Streit in der Medizinbranche: Bundesweit haben 85 Prozent der HNO-Ärzte ambulante Operationen bei Kindern gestoppt. Der Grund: Gekürzte Honorare. Auch ein Ulmer Arzt protestiert.
In der Gesundheitsbranche gibt es Ärger, mal wieder. Es betrifft dieses Mal die HNO-Ärzte, also Hals-Nasen-Ohren. Sie bekommen seit 1. Januar weniger Geld für ambulante Operationen, die vor allem bei Kindern durchgeführt werden. Bundesweit haben sich Ärzte jetzt zusammengeschlossen und sich für eine Operationsblockade entschieden.
Streitpunkt: weniger Honorar
Es geht um das Honorar für bestimmte Operationen, wie sie der Ulmer HNO-Arzt Jörg Schuster schon jahrelang an Kindern durchführt. Dabei geht es unter anderem um die Entfernung von Polypen, die Verkleinerung der Mandeln und Eingriffe am Trommelfell.
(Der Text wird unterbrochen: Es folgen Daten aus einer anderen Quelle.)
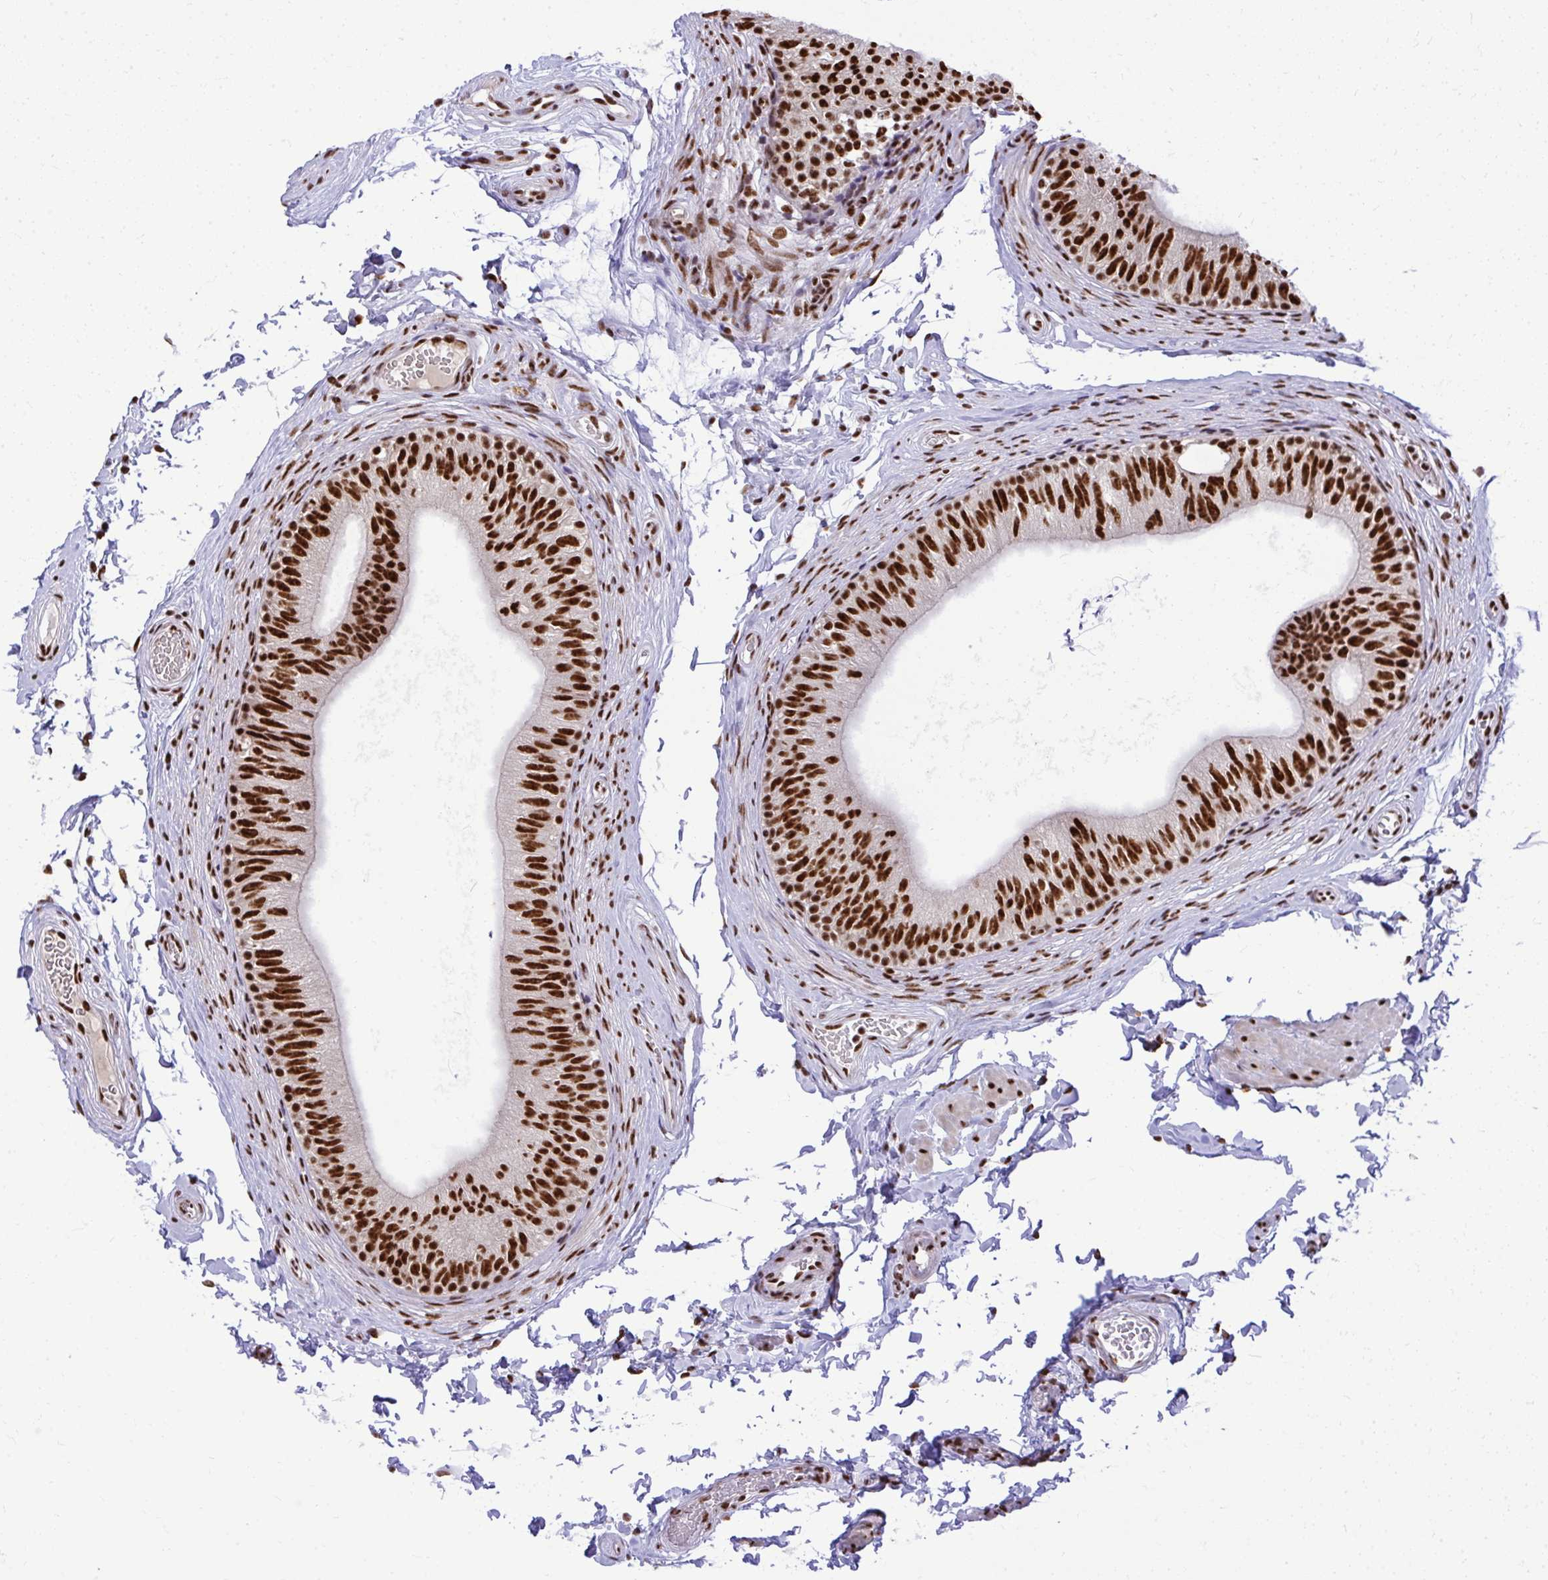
{"staining": {"intensity": "strong", "quantity": ">75%", "location": "nuclear"}, "tissue": "epididymis", "cell_type": "Glandular cells", "image_type": "normal", "snomed": [{"axis": "morphology", "description": "Normal tissue, NOS"}, {"axis": "topography", "description": "Epididymis, spermatic cord, NOS"}, {"axis": "topography", "description": "Epididymis"}, {"axis": "topography", "description": "Peripheral nerve tissue"}], "caption": "DAB immunohistochemical staining of unremarkable human epididymis reveals strong nuclear protein staining in approximately >75% of glandular cells.", "gene": "PRPF19", "patient": {"sex": "male", "age": 29}}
Lange Zeit haben Ärzte für eine solche ambulante Operation, die ungefähr eine halbe Stunde dauert, 117 Euro bekommen. Jetzt gibt es nur noch 111 Euro. Was vorher schon nicht kostendeckend gewesen sei, gehe zu diesem Honorar jetzt schon gar nicht mehr, sagt Jörg Schuster.
GKV-Spitzenverband wütet
Der GKV-Spitzenverband, also die Vertretung der Krankenkassen, begründet die Reduzierung des Honorars bei kleinen Operationen mit einem höheren Honorar für größere Operationen. Auf den Operations-Stopp der Ärzte hat der Verband mit einer Pressemitteilung reagiert. Darin heißt es unter anderem: "Es ist empörend, wie schamlos einige Ärzteverbände versuchen, immer mehr Geld aus den Taschen der Beitragszahlenden der gesetzlichen Krankenversicherung herauszuholen und nicht einmal vor Drohungen gegen die Gesundheit von Kindern haltmachen."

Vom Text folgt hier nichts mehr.